The crown, the sword and the sceptre: Royal instruments for Thai King's coronation

A tourist walks past a portrait of Thailand's King Maha Vajiralongkorn in Bangkok, on May 1, 2019, ahead of his coronation that will take place from May 4 to 6.
A tourist walks past a portrait of Thailand's King Maha Vajiralongkorn in Bangkok, on May 1, 2019, ahead of his coronation that will take place from May 4 to 6.PHOTO: AFP

BANGKOK (REUTERS) - During Thailand's main coronation event for King Maha Vajiralongkorn on Saturday (May 4), the monarch will be presented with five articles of royal regalia, which are treated as symbols of kingship, marking the legitimacy of his reign.

Historical evidence suggests the tradition dates back to the Ayutthaya period (1350-1767) of Siam, as Thailand was known.

The items were first made for the coronation of King Buddha Yod Fa Chulalok, or Rama I, and heavily infused with Hindu-Brahman beliefs.

Here are the five royal instruments that will play a vital role in making King Vajiralongkorn, or Rama X, the 10th divine monarch of Thailand's Chakri dynasty.

1. THE GREAT CROWN OF VICTORY

The crown is the most important article among all the royal regalia.

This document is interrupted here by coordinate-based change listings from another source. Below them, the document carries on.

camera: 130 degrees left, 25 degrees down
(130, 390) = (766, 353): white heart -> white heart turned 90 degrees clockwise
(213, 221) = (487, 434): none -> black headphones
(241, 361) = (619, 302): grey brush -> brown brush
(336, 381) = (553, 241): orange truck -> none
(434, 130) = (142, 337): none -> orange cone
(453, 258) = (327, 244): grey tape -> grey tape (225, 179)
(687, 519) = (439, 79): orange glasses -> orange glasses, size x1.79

Adorned with diamonds set in gold enamel, the crown is 66cm high and weighs 7.3kg. At the tip of the cone-shaped crown is a large diamond from Kolkata called "Phra Maha Wichian Mani".

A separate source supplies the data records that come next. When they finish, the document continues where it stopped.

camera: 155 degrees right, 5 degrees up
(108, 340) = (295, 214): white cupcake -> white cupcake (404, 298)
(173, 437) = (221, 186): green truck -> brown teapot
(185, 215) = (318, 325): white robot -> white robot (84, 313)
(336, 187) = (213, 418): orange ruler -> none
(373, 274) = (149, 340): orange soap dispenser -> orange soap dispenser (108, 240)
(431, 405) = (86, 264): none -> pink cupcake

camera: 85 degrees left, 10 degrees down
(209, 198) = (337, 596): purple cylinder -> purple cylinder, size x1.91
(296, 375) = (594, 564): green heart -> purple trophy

During coronation ceremonies of the early reigns, kings Rama I to III would only place the crown next to them upon receiving it. But later, when Siam had more contact with European countries, King Rama IV started the practice of placing the crown upon his head, to be more in line with the Western idea of kingship.

The high-reaching crown symbolises the summit of Mount Meru, the Hindu god Indra's heavenly abode, and its weight represents the monarch's royal burden.

2. THE SWORD OF VICTORY

The sword is believed to be an ancient sword of the Khmer Empire, which was lost at the bottom of a lake in Siem Reap until it was caught in a fisherman's net and later presented to King Rama I.

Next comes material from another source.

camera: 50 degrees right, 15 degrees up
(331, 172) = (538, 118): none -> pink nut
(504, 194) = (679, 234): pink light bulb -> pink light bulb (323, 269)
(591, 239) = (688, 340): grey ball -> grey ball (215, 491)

The king then ordered the sword's hilt and sheath to be ornamented in gold enamel and precious gems, becoming the sword "Phra Saeng Khan Chai Sri" as we now know it.

The length of the sword is 89.8cm, including the 64.5cm blade. It weighs 1.9kg when enclosed with the sheath.

 
 
 

It represents the king's ability to protect his nation.

3. THE ROYAL SCEPTRE

The 118cm staff, called "Than Phra Kon", is made of Javanese Cassia wood enamelled in gold. The finial is shaped like a trident gilded with gold and its iron hilt is also inlaid with gold.

The staff symbolises the righteousness of the king.

4. THE ROYAL FAN AND FLY WHISK

The "Walawichani" was originally only a fan made of a palm leaf, with gold-trimmed rim and gold-enamelled rod.

However, King Rama IV said "Walawichani", in the Pali language, refers more to a whisk-like item, made from the hair of a yak, an animal found in the Himalayas. The king, therefore, ordered the whisk to be made and included it in the royal regalia along with the original palm-leaf fan.

The fan and whisk signify the king's duty to chase away his people's troubles.

5. THE ROYAL SLIPPERS

The curve-tipped slippers, called "Chalong Phrabat Choeng Ngon", are made of colourful enamelled gold and inlaid with diamonds.

During the coronation ceremony, the chief Brahmin, who presents the king with the royal regalia, will put the slippers on the king's feet.

The royal slippers represent the ground of Mount Meru, the abode of the god Indra.